→ Data in this exercise:
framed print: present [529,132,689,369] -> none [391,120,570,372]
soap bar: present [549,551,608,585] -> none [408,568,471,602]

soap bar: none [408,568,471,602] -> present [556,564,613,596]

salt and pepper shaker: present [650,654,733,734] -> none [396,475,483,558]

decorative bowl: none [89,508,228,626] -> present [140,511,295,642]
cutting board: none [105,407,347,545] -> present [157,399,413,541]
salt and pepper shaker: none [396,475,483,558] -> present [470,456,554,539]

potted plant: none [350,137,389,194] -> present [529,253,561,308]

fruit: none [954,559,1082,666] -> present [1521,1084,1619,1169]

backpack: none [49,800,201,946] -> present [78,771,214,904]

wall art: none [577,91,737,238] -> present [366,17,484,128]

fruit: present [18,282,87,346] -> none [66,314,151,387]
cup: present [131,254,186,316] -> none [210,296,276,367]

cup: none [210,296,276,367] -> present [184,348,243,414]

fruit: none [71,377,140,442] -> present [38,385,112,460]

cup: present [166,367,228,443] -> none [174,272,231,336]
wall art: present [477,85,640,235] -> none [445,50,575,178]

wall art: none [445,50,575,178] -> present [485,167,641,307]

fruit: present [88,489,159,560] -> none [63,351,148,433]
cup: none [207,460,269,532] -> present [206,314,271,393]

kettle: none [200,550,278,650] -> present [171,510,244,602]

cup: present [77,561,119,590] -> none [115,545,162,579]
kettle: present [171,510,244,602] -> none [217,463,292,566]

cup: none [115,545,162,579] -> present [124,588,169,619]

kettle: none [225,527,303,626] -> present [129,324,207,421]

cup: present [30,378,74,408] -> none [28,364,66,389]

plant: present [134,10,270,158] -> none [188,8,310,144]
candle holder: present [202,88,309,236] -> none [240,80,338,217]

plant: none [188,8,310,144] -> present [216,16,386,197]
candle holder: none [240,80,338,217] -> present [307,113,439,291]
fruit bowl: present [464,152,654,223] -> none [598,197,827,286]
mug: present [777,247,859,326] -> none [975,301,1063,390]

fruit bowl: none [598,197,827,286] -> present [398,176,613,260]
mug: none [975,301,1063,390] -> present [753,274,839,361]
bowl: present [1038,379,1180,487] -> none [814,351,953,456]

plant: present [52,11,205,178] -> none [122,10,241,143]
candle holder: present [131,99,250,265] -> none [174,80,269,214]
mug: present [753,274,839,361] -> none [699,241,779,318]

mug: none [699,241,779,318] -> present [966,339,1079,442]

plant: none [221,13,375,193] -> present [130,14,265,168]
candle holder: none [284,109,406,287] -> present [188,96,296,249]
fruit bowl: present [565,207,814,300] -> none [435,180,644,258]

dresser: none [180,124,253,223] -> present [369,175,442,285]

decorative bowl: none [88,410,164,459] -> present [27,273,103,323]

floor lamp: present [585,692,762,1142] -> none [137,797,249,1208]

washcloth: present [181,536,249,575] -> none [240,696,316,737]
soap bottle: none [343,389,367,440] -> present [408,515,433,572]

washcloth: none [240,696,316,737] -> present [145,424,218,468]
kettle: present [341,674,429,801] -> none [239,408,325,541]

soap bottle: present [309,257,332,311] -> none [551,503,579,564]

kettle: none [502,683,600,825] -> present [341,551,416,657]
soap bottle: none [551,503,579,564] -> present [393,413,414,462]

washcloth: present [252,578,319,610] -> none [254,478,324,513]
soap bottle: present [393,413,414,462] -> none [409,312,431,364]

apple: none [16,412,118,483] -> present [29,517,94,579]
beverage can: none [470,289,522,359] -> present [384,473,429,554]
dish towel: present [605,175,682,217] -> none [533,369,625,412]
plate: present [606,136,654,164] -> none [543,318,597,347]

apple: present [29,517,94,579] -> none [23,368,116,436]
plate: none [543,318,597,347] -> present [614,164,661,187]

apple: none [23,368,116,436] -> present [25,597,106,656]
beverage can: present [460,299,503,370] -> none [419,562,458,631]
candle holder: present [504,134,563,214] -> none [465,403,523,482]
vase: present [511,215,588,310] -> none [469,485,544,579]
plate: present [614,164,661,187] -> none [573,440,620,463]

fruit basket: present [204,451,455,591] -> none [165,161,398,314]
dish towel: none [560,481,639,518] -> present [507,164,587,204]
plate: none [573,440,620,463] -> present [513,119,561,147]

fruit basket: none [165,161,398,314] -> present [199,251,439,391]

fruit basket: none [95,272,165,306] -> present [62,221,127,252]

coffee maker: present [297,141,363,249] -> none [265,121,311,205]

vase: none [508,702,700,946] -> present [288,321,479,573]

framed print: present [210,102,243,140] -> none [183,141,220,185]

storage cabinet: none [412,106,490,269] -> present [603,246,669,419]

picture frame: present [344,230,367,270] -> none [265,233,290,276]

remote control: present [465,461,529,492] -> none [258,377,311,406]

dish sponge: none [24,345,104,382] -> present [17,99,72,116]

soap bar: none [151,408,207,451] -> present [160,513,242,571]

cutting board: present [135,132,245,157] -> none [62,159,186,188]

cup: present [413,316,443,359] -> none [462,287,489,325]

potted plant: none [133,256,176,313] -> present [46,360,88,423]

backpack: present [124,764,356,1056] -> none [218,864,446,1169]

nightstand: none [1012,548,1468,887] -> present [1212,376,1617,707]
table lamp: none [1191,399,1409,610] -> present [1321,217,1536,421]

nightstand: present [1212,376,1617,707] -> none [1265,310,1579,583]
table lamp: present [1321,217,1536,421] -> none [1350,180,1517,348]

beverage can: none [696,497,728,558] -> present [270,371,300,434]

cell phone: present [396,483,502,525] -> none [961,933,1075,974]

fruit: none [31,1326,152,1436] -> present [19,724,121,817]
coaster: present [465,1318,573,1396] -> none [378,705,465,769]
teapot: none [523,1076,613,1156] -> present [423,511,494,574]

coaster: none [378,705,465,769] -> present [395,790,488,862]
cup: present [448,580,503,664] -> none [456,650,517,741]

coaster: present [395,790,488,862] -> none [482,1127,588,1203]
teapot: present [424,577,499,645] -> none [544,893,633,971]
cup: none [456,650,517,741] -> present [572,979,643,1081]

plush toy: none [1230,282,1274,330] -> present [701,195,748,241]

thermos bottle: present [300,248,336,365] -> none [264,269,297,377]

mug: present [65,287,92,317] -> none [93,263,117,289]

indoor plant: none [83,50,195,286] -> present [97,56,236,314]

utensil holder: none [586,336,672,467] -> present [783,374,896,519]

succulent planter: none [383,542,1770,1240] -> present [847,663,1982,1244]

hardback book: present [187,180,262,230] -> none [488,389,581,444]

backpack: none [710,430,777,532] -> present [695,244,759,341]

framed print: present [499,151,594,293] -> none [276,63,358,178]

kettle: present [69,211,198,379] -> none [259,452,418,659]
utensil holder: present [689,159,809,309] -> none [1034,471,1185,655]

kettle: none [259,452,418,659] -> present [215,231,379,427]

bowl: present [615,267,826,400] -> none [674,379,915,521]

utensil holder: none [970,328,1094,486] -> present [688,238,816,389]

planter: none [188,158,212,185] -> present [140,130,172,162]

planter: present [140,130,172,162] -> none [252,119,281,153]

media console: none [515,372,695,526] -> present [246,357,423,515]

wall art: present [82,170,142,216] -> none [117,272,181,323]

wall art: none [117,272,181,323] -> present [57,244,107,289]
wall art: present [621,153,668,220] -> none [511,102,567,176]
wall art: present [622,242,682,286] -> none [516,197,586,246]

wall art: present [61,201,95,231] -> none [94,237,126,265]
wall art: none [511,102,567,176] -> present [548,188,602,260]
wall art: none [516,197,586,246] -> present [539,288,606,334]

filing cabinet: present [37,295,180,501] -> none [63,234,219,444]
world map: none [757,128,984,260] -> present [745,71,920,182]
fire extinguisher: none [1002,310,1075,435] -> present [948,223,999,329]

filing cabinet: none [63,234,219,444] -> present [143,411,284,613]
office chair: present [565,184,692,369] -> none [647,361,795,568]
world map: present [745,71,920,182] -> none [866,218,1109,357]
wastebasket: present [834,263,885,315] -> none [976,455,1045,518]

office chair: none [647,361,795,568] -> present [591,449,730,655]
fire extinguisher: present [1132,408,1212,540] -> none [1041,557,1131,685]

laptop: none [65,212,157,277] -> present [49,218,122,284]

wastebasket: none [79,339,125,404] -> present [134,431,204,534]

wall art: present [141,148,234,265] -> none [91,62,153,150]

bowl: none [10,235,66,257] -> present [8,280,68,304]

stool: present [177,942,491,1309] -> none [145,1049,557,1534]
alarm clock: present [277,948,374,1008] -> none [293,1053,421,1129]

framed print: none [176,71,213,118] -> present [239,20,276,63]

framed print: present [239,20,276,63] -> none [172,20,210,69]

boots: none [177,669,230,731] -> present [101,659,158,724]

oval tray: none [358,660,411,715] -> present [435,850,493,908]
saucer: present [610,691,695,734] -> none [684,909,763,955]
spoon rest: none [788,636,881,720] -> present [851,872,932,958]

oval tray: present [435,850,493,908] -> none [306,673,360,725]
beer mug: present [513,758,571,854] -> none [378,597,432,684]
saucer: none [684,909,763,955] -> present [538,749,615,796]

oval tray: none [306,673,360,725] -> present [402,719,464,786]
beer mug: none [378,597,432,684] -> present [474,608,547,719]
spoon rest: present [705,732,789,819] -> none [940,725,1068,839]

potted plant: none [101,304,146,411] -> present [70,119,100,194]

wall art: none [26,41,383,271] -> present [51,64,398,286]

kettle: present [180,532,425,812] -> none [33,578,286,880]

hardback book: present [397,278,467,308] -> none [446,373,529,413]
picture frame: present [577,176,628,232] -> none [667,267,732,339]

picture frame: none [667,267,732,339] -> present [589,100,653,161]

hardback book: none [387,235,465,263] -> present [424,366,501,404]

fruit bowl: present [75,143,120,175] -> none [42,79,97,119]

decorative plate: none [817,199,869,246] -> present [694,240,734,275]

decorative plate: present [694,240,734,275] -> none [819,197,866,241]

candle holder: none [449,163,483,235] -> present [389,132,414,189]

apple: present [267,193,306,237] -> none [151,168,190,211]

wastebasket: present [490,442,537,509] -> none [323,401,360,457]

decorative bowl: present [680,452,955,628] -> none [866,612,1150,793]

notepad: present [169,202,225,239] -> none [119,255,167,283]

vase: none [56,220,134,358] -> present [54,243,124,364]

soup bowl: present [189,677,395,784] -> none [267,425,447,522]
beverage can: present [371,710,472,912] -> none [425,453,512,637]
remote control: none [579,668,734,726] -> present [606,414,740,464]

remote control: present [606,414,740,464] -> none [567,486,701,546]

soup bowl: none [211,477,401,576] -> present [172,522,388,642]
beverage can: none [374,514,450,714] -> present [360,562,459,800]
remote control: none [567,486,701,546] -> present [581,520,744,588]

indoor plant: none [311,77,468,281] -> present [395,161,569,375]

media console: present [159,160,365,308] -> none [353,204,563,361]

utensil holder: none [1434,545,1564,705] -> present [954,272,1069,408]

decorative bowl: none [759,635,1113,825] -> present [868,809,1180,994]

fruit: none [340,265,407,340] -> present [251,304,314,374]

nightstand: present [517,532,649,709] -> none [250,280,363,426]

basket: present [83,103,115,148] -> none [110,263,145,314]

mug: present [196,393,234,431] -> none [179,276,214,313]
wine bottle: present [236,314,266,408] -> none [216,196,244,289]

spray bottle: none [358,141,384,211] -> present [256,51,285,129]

→ Description of the task: Out of the listing above, reproduce exactly the lines from the one with "potted plant: none [133,256,176,313]" up to and including the one with "table lamp: present".

→ Result of this task:
potted plant: none [133,256,176,313] -> present [46,360,88,423]

backpack: present [124,764,356,1056] -> none [218,864,446,1169]

nightstand: none [1012,548,1468,887] -> present [1212,376,1617,707]
table lamp: none [1191,399,1409,610] -> present [1321,217,1536,421]

nightstand: present [1212,376,1617,707] -> none [1265,310,1579,583]
table lamp: present [1321,217,1536,421] -> none [1350,180,1517,348]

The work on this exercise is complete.